Reviews

Lingua Franca

It is impossible to tell when Peter Nichols might have written Lingua Franca: at any time in the past thirty years, as it follows the Nichols alter ego, Steven Flowers, from National Service duty and revues in Malaysia with Stanley Baxter and Kenneth Williams – the material of his unbeatable Privates on Parade – to his experience in a British language school in Florence in the mid 1950s.

The play surfaced in a student production at RADA last year, and the same director, Michael Gieleta, has assembled an outstanding cast for this Finborough revamp: Chris New as the  Berlitz virgin, holding up cutlery (“Is this a knife”; “No, this is a fork”) to a classroom of insolent “bambini”; Natalie Walter as the siren German, Heidi, whom he seduces in a rush of revenge for the war; and Charlotte Randle as the plainer English girl, Peggy, who carries a torch for him and, as it happens, a knife, too.

Using a mixture of direct address, cross-cutting dialogue, poetry and music hall songs (Steven gets the unseen pupils singing “I do like to be beside the seaside”), Nichols weaves a good love story while also evoking a range of reflections on the aftermath of the war and the way the world is going (to the dogs, on the whole).

The teachers in the school are a rootless, unhappy bunch, from Rula Lenska’s elegant Russian Jewish aristocrat to Abigail McKern’s bumptious Aussie lesbian and Ian Gelder’s wistful old relic in a summer suit and panama hat. The school is run by handsome, two-timing Gennaro (Enzo Cilenti), who manipulates the prettier teachers into the lodgings he rents out, and his bed.

There’s a flare-up in the school and an onstage riot with bloodshed. You certainly feel the Florentine heat in the Finborough; and designer James Macnamara provides authentic, projected city views and a final lingering look at the Masaccio frescoes of Adam and Eve expelled from Eden.

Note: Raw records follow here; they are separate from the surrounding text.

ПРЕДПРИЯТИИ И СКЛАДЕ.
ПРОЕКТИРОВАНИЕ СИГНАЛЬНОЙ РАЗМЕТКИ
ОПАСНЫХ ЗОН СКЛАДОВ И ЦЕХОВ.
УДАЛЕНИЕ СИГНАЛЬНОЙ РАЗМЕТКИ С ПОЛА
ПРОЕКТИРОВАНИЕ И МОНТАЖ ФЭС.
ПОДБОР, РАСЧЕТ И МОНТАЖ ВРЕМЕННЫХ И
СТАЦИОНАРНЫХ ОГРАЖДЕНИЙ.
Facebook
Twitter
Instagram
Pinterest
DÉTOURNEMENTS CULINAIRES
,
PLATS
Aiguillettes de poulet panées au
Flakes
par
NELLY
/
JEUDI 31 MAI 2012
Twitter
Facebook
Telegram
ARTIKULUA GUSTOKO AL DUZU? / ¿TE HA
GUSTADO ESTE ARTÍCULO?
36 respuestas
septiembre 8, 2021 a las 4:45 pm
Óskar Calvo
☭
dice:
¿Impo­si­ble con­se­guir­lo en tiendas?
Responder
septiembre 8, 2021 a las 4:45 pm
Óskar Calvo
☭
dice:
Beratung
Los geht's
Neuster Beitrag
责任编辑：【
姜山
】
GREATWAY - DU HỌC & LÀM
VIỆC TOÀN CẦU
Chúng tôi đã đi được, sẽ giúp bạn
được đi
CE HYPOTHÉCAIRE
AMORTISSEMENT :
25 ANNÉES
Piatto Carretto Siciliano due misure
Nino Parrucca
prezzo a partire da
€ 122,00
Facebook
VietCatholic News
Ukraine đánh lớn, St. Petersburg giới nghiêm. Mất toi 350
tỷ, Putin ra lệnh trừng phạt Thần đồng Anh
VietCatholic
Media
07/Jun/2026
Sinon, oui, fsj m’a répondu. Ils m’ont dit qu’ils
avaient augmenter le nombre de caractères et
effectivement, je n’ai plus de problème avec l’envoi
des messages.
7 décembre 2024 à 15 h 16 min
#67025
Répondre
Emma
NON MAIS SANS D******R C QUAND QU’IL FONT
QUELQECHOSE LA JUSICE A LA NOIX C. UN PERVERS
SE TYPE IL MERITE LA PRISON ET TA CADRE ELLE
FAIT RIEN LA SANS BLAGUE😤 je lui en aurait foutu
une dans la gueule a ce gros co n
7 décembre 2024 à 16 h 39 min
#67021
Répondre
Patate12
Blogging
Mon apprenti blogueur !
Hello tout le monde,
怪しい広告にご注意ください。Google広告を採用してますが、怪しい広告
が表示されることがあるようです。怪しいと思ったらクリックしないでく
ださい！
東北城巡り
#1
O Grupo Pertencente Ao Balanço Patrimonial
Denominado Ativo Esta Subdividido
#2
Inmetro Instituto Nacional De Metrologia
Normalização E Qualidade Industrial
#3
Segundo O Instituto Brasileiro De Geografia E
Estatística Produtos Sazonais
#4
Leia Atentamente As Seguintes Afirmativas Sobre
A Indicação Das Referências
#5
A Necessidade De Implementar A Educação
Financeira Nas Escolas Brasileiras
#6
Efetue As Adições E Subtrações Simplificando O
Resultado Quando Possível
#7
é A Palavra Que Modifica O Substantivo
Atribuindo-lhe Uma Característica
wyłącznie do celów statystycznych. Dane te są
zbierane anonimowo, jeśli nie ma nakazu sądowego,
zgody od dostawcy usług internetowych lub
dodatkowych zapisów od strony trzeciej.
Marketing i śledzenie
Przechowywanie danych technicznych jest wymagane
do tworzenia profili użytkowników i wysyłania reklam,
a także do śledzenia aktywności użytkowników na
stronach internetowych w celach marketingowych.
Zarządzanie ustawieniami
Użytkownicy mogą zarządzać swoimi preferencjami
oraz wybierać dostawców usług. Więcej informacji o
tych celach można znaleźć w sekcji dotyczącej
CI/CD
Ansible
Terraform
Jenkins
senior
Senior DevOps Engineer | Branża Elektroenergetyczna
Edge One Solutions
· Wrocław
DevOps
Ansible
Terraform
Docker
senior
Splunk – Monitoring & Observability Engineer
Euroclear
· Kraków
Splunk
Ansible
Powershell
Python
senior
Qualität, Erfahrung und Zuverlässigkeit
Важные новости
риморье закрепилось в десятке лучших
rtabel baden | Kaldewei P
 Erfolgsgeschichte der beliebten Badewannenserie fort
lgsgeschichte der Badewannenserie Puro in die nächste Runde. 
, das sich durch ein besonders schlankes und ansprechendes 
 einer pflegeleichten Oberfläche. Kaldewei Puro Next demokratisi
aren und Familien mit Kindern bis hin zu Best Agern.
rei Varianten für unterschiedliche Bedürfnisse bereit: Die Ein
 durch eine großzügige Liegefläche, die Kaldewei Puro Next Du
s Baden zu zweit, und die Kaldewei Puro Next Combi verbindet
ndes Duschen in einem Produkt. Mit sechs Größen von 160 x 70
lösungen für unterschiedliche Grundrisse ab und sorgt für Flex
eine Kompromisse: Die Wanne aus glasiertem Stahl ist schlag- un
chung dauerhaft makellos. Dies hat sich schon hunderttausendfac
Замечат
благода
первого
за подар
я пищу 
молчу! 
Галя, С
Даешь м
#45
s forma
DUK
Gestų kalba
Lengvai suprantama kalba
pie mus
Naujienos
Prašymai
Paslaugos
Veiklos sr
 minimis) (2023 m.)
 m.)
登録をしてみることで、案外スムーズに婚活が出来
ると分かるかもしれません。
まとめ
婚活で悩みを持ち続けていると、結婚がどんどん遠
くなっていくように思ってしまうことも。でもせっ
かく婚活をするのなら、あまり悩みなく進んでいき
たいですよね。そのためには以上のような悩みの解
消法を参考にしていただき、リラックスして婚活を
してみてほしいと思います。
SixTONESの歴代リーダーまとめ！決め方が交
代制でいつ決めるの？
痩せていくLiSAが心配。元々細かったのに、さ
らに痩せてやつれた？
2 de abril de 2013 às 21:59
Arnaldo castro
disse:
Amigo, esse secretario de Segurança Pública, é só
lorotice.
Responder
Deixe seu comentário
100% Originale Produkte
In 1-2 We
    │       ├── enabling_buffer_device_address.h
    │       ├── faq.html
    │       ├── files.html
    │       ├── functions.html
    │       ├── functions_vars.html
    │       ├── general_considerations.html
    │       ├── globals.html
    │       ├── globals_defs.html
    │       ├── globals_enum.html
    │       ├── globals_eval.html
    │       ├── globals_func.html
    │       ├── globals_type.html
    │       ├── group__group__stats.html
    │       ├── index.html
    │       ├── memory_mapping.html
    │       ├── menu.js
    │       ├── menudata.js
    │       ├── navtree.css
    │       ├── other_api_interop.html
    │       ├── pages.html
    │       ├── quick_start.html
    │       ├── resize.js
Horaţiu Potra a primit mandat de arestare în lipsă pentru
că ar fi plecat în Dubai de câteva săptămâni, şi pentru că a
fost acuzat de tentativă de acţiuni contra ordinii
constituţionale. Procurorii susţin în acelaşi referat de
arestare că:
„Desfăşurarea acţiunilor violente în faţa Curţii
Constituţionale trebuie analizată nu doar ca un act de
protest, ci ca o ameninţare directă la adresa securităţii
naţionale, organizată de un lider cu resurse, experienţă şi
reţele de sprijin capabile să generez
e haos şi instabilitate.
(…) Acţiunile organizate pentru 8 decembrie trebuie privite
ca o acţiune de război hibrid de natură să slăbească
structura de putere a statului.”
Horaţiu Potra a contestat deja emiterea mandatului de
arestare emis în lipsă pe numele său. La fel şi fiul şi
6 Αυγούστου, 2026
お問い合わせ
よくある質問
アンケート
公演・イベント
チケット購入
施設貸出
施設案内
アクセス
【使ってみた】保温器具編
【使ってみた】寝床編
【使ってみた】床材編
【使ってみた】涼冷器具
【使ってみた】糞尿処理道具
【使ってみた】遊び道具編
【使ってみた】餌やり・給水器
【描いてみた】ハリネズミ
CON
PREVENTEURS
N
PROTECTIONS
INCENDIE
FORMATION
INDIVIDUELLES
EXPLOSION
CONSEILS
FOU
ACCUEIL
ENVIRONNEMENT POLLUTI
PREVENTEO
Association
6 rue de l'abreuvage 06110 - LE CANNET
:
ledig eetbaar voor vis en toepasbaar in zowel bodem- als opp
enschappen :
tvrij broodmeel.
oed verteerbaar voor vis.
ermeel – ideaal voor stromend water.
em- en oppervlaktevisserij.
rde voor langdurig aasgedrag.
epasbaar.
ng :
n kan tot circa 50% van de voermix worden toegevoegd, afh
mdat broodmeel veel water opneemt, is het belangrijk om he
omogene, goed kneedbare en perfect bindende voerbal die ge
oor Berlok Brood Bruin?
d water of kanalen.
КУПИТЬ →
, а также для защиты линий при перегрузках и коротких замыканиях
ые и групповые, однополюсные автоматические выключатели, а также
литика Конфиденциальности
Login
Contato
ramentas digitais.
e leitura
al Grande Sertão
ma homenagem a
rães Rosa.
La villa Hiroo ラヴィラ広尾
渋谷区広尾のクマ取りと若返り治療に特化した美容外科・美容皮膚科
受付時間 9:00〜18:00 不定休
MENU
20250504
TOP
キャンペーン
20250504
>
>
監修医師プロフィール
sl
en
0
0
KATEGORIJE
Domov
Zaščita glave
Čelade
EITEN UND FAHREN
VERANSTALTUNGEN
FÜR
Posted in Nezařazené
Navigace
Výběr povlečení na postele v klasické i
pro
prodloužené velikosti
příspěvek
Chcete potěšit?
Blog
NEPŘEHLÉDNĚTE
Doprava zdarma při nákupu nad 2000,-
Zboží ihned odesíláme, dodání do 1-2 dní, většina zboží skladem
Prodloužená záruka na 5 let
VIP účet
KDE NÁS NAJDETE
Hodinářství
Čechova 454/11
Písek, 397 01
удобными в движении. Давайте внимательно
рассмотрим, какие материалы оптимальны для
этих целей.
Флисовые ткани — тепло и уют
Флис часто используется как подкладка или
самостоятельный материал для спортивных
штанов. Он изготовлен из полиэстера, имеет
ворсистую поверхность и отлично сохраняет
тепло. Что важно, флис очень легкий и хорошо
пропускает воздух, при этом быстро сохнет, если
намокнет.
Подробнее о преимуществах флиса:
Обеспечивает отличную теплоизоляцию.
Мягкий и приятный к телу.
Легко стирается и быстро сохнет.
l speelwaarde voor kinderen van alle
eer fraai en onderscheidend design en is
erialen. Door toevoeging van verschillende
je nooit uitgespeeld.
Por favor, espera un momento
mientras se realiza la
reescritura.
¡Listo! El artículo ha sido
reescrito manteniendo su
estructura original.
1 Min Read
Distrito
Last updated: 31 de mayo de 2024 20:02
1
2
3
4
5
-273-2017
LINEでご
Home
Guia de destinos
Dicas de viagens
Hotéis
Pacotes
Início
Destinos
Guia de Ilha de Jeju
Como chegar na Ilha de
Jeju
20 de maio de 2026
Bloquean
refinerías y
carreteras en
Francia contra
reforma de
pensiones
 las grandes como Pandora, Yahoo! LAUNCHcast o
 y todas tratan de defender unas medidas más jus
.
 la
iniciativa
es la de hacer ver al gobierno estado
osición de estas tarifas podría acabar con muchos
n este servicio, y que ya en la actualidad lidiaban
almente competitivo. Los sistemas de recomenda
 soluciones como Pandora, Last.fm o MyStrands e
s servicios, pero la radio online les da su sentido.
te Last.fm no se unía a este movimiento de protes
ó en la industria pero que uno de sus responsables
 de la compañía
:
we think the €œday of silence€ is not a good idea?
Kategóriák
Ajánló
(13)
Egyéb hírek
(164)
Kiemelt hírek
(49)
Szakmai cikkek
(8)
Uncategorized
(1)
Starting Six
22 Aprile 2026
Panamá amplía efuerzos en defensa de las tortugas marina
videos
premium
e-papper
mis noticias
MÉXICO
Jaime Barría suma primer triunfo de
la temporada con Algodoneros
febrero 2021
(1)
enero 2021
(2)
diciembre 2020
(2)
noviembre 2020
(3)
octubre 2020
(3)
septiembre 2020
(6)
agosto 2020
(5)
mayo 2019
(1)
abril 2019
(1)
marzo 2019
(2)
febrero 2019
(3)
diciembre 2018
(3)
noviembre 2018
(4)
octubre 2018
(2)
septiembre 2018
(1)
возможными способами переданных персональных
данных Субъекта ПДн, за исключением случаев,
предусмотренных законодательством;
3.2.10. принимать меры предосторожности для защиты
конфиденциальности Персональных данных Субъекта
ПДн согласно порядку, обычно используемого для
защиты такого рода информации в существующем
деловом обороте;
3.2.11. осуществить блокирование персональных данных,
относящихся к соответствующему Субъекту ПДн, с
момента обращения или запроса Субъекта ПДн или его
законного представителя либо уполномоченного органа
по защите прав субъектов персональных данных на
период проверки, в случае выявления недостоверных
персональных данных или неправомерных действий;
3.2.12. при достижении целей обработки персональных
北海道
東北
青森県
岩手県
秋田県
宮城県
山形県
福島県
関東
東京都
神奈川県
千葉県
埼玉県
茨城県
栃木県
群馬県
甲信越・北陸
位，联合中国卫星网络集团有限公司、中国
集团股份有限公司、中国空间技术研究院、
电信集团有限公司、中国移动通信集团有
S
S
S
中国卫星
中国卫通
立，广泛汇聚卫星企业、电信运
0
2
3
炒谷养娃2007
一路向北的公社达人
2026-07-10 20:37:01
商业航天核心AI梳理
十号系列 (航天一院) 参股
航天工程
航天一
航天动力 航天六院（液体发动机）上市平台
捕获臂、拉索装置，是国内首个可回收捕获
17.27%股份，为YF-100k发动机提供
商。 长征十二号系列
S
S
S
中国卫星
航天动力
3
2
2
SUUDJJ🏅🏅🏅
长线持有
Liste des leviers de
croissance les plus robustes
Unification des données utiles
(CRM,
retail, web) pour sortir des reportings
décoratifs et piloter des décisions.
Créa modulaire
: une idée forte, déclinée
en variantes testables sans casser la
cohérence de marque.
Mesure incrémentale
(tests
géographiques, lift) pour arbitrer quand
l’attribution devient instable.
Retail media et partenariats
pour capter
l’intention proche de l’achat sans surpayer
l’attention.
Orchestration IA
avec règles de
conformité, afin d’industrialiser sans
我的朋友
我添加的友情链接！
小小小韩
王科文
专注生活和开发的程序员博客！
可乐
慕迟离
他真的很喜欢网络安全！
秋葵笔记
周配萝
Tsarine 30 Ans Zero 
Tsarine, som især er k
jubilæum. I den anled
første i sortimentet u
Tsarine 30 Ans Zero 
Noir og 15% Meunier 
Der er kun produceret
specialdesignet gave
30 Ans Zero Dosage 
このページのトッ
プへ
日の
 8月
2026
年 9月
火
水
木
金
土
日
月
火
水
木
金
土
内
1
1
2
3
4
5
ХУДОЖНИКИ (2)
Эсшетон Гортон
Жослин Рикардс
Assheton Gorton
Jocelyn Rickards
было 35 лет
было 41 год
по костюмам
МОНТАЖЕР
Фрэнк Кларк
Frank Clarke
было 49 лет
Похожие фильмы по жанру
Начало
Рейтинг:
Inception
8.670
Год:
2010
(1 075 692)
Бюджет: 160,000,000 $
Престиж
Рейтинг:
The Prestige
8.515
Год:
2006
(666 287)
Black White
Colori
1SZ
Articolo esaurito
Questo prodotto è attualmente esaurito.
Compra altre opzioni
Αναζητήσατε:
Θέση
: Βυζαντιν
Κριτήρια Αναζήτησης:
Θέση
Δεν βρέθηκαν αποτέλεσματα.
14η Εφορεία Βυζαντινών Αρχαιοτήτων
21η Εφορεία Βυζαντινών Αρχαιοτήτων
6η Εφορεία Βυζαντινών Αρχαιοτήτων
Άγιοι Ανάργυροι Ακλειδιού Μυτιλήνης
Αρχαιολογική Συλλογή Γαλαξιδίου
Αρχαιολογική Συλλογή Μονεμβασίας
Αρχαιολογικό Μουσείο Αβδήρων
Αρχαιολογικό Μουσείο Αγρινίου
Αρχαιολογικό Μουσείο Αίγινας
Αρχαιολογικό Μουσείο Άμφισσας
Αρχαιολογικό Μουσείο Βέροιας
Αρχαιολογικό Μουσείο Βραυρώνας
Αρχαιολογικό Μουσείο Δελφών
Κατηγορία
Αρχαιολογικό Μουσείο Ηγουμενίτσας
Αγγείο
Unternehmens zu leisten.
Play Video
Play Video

The play seems stilted in the first act, and New is not totally convincing as a barbed-tongued lady-killer (he’s a bit short, and has too serene a stage energy). But it’s wonderful to see a Nichols play again after far too long, and he recreates a period in his own lifetime, and in Europe, that is shot through with trademark biliousness and witty, double-edged humour.